→ **Passage shown**:

.....

Page 1 of 1

Discrepancy between alerts and Error when connecting to API.

Posted: Tue Nov 05, 2024 11:24 am
by arthurkroth
Hi all,

I have recently Migrated my Nagios XI server from CentOS 7.9(EOL) to Ubuntu 22.04 LTS; everything has been working smoothly so far.

I have kept both servers running side by side. My CentOS is running Nagios XI 5.11.1, and my Ubuntu 22.04 LTS is running Nagios XI 2024R1.3.

I have noticed that most notifications are duplicated(which is the expected behaviour since I have messages from both servers being sent). Still, some notifications are being sent from one server but not the other. Sometimes, there is a gap of 10/15 minutes for the notifications of the same problem/warning to come through.

Is there any known difference between the versions mentioned regarding the Notification system? Or the way the service is monitored?


Another weird behaviour that I noted was sometimes on my new Nagios(Ubuntu 22.04 LTS/Nagios XI 2024R1.3), I have unknown service status as follows:

Code: Select all

  State: UNKNOWN
  Info:
  UNKNOWN: An error occurred connecting to API. (Connection error: [Errno -3] Temporary failure in name resolution)
  Date/Time: 04/11/2024 11:17:30
Could that happen because I'm running 2 Nagios servers using the same API? I am only running two servers side by side to check the functionality of the new server(Ubuntu 22.04) before decommissioning the old one(CentOS)


Thank you very much for your time :)

Arthur.

Re: Discrepancy between alerts and Error when connecting to API.

Posted: Wed Nov 06, 2024 2:42 pm
by jmichaelson
Hi Arthur,

Given that you're receiving some notifications but not others, it seems unlikely that it has to do specifically with the back end between both versions. If you wanted to take a deeper dive into that a support ticket might be the best option. (You're correct that the duplicated notifications would be expected since both instances of XI are still running).

.....

Data entries

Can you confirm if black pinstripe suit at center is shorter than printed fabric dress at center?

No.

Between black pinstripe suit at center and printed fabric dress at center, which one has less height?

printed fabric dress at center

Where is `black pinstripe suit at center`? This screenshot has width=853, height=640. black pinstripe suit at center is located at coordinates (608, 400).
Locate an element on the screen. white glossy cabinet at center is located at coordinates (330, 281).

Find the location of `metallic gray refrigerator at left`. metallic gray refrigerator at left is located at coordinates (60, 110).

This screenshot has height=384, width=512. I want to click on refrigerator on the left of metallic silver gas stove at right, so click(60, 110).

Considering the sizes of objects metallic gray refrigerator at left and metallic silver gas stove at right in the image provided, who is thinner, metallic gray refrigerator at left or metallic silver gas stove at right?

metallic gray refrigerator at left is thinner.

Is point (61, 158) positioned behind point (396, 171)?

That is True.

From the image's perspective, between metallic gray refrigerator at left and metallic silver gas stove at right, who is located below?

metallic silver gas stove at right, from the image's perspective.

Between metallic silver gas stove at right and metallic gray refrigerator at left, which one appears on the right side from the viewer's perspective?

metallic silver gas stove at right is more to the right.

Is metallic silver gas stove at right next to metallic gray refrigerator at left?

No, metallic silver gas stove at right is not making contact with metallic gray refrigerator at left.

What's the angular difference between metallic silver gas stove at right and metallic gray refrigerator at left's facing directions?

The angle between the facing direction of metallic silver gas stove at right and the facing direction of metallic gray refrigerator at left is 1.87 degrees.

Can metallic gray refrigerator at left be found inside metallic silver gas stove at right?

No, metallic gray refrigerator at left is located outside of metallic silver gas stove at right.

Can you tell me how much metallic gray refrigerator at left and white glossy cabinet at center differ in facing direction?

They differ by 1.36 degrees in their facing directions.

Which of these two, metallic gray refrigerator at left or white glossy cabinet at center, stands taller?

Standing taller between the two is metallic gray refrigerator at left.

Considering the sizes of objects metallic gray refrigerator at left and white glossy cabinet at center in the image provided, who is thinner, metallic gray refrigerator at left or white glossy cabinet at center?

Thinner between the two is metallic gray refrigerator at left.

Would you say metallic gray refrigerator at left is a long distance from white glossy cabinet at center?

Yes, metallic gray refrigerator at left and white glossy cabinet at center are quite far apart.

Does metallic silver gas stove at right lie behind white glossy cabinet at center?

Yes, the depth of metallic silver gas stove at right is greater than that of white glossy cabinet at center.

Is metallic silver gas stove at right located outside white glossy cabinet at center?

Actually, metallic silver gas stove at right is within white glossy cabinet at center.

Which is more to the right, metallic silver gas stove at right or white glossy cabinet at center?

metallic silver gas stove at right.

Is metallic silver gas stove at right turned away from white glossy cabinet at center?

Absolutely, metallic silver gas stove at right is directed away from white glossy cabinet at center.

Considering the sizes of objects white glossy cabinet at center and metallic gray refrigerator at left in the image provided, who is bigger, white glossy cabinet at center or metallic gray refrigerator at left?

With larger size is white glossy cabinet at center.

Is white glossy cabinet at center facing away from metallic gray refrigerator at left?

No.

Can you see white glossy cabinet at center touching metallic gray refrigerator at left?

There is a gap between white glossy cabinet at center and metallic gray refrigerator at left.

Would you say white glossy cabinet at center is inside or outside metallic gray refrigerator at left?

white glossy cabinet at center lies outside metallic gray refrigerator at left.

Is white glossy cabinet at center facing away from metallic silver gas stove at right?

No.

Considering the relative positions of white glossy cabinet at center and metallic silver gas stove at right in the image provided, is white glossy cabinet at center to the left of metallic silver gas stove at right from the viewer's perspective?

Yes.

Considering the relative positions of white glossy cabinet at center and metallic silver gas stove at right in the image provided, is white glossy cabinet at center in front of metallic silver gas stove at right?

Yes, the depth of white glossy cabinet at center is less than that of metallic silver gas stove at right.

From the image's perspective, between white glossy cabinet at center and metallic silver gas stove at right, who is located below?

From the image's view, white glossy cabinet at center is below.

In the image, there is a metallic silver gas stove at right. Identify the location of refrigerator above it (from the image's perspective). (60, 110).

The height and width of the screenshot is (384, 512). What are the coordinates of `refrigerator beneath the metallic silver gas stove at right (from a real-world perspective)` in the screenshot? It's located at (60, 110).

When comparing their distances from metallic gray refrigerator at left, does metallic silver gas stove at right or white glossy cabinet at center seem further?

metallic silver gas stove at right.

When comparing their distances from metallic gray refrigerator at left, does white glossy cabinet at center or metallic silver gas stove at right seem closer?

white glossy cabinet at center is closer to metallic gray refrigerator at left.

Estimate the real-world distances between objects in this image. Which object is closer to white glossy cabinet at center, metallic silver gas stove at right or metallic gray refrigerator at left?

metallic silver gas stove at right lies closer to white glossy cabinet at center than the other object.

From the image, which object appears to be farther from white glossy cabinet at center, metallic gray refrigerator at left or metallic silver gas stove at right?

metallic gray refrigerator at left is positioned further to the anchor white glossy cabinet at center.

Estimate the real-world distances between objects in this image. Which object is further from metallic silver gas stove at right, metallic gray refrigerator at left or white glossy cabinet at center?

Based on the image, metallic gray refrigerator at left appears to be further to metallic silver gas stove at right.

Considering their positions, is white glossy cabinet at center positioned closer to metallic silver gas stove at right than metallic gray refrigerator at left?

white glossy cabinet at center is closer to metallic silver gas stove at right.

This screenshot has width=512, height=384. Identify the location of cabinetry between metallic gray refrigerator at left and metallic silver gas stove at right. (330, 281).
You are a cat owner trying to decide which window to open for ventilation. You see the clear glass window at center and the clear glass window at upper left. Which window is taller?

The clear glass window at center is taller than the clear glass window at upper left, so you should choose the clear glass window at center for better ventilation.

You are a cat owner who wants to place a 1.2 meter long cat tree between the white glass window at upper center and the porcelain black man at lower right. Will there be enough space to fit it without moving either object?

.....

→ **Complete the following**:
1) Please reproduce the forum thread from "I have kept" up to and including "to come through.", swapping "side by side" for "in parallel".
2) Quote the data entries from the line with "What's the angular" up to and including the line with "Yes, metallic gray", keeping every line unchanged.
The forum thread and the data entries are independent of each other.

→ **Outputs by task**:
1)
I have kept both servers running in parallel. My CentOS is running Nagios XI 5.11.1, and my Ubuntu 22.04 LTS is running Nagios XI 2024R1.3.

I have noticed that most notifications are duplicated(which is the expected behaviour since I have messages from both servers being sent). Still, some notifications are being sent from one server but not the other. Sometimes, there is a gap of 10/15 minutes for the notifications of the same problem/warning to come through.

2)
What's the angular difference between metallic silver gas stove at right and metallic gray refrigerator at left's facing directions?

The angle between the facing direction of metallic silver gas stove at right and the facing direction of metallic gray refrigerator at left is 1.87 degrees.

Can metallic gray refrigerator at left be found inside metallic silver gas stove at right?

No, metallic gray refrigerator at left is located outside of metallic silver gas stove at right.

Can you tell me how much metallic gray refrigerator at left and white glossy cabinet at center differ in facing direction?

They differ by 1.36 degrees in their facing directions.

Which of these two, metallic gray refrigerator at left or white glossy cabinet at center, stands taller?

Standing taller between the two is metallic gray refrigerator at left.

Considering the sizes of objects metallic gray refrigerator at left and white glossy cabinet at center in the image provided, who is thinner, metallic gray refrigerator at left or white glossy cabinet at center?

Thinner between the two is metallic gray refrigerator at left.

Would you say metallic gray refrigerator at left is a long distance from white glossy cabinet at center?

Yes, metallic gray refrigerator at left and white glossy cabinet at center are quite far apart.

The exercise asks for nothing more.